Qualcomm Hatch Centriq 2400 Mobile
Qualcomm Hatch Centriq 2400 Mobile

Hatch is essentially running an ARM mobile application on an ARM data center chip. It is then streaming GPU render commands to the mobile device. That saves bandwidth versus streaming the actual video. Finally, the mobile device is sending control inputs back to the server. The game itself never has to be installed on the mobile device saving on storage. It also means that developers who want to use the platform to make mobile co-op games can have multiple people/ controllers running in the same game instance.

Hatch’s Servers

It is likely fair to say that availability of Qualcomm Centriq 2400 over a quarter beyond launch is still nowhere near what AMD EPYC achieved. It is difficult to find a server for purchase if you say, had a DemoEval platform, or a tech site and wanted to run workloads on a production server. We asked Hatch what servers they use, especially given the focus on performance per socket. Hatch assured us that they are not in the business of servers and use a cloud provider. We are going to guess Packet, who coincidentally, we saw the Dell EMC PowerEdge AMD EPYC servers being installed last week in one of their locations. Of course, the use of Packet was not confirmed so this is wild speculation.

Final Words

Hatch seems like an interesting service so long as you are not paying for data and have access to low latency networks. The company is rolling out based on where the cloud servers are being deployed to manage demand and latency. In terms of a proof point for Qualcomm, this is certainly intriguing as the idea of running mobile application instances in the cloud may appeal to some segments of the market.

6 COMMENTS

  1. They must be leaving a key factor out of their public information because, as they describe it, I fail to see any advantage. A key reason to stream games is to be able to take advantage of faster hardware on the server, if they’re just streaming GPU commands then the mobile device still has to render it, which means you’re limited by the capabilities/speed of the device’s GPU.. it’s the same as running the game on the device except with the latency introduced by wifi/cellular connections, which can significantly impact user experience. If you’re going to have the device do the rendering then offload other tasks (AI, state management, etc) to the server and have stream state updates to the mobile device which renders accordingly.
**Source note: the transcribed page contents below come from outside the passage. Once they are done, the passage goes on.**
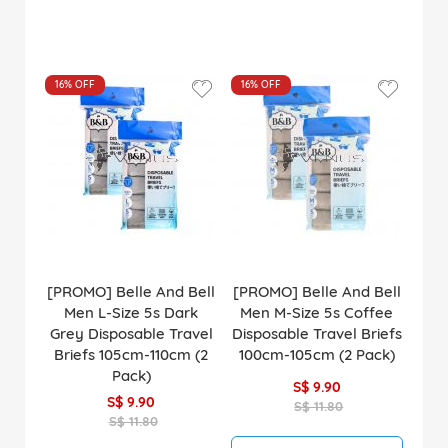
16%
OFF
16%
OFF
[PROMO] Belle And Bell
[PROMO] Belle And Bell
Men L-Size 5s Dark
Men M-Size 5s Coffee
Grey Disposable Travel
Disposable Travel Briefs
Briefs 105cm-110cm (2
100cm-105cm (2 Pack)
Pack)
S$ 9.90
S$ 9.90
S$ 11.80
S$ 11.80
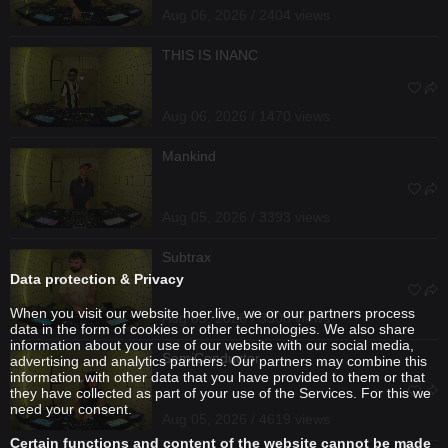
Aug 06, 2026 / 2404 views
THIS IS INANC
Aug 06, 2026 / 1470 views
Mankind
Aug 05, 2026 / 3393 views
Subtrax
Data protection & Privacy
When you visit our website hoer.live, we or our partners process
Aug 05, 2026 / 3308 views
data in the form of cookies or other technologies. We also share
information about your use of our website with our social media,
SemiConductor
advertising and analytics partners. Our partners may combine this
information with other data that you have provided to them or that
they have collected as part of your use of the Services. For this we
need your consent.
Aug 05, 2026 / 4619 views
Certain functions and content of the website cannot be made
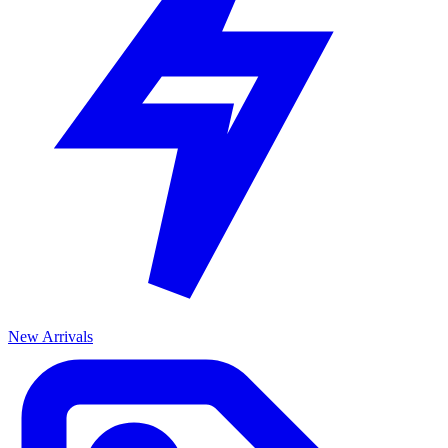
New Arrivals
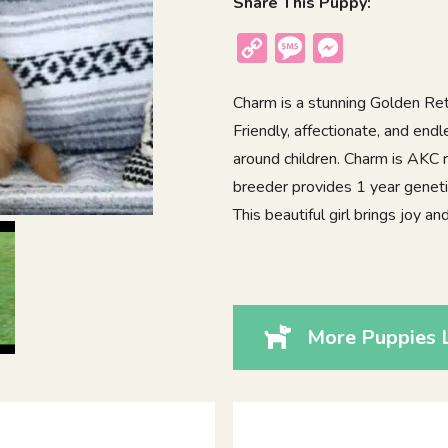
Share This Puppy:
Copy
Message
Messenger
Link
Charm is a stunning Golden Retr
Friendly, affectionate, and end
around children. Charm is AKC 
breeder provides 1 year geneti
This beautiful girl brings joy 
More Puppies 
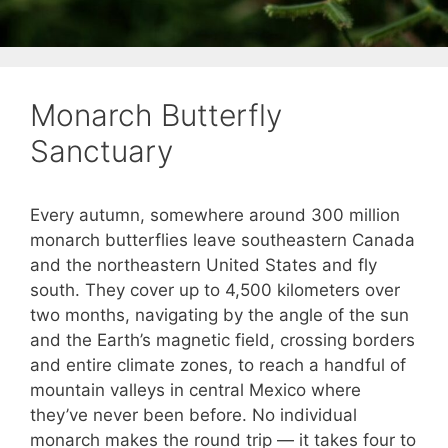
Monarch Butterfly
Sanctuary
Every autumn, somewhere around 300 million
monarch butterflies leave southeastern Canada
and the northeastern United States and fly
south. They cover up to 4,500 kilometers over
two months, navigating by the angle of the sun
and the Earth’s magnetic field, crossing borders
and entire climate zones, to reach a handful of
mountain valleys in central Mexico where
they’ve never been before. No individual
monarch makes the round trip — it takes four to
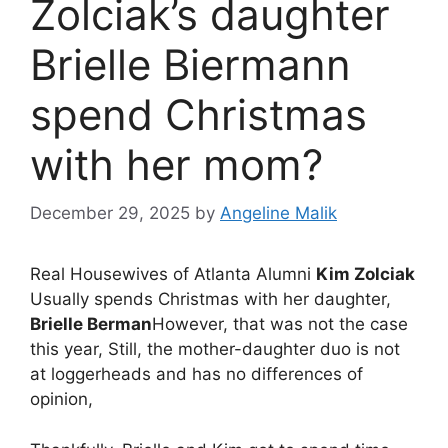
Zolciak’s daughter
Brielle Biermann
spend Christmas
with her mom?
December 29, 2025
by
Angeline Malik
Real Housewives of Atlanta Alumni
Kim Zolciak
Usually spends Christmas with her daughter,
Brielle Berman
However, that was not the case
this year, Still, the mother-daughter duo is not
at loggerheads and has no differences of
opinion,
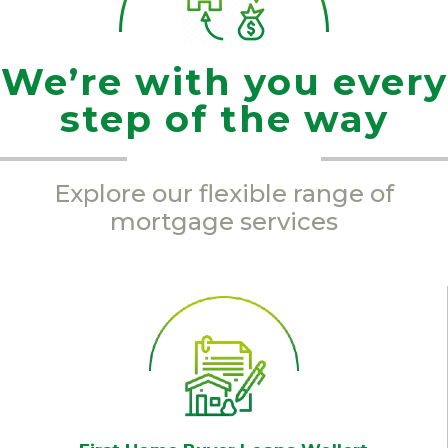
We’re with you every
step of the way
Explore our flexible range of
mortgage services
  2. Yeah that sounds like marketing blahblah to me. My phone is a lot more powerful than any small slice of CPU I can get in “the cloud”, and I believe the same probably applies to cheaper phones – after all cramming more cores into a die usually is more than linearly more expensive. Most phones available today also don’t lack any storage. On the other hand I’m paying through the nose for mobile data (10 EUR for a gigabyte).

  3. Cloud Computing is good for everyone. because you can save the data in cloud computing. Playing mobile game is very easy on android mobile. Mobile game Qualcomm is the good game.

  4. Piecing together the info that they need to have servers close to their customers to avoid high latency and Cloudflare’s announcement a while ago that they were going to deploy Centriq for some specific workloads (in the same blog article where CF showed Centriq benchmarks vs Intel Scalable), maybe this is a new service being offered by CloudFlare?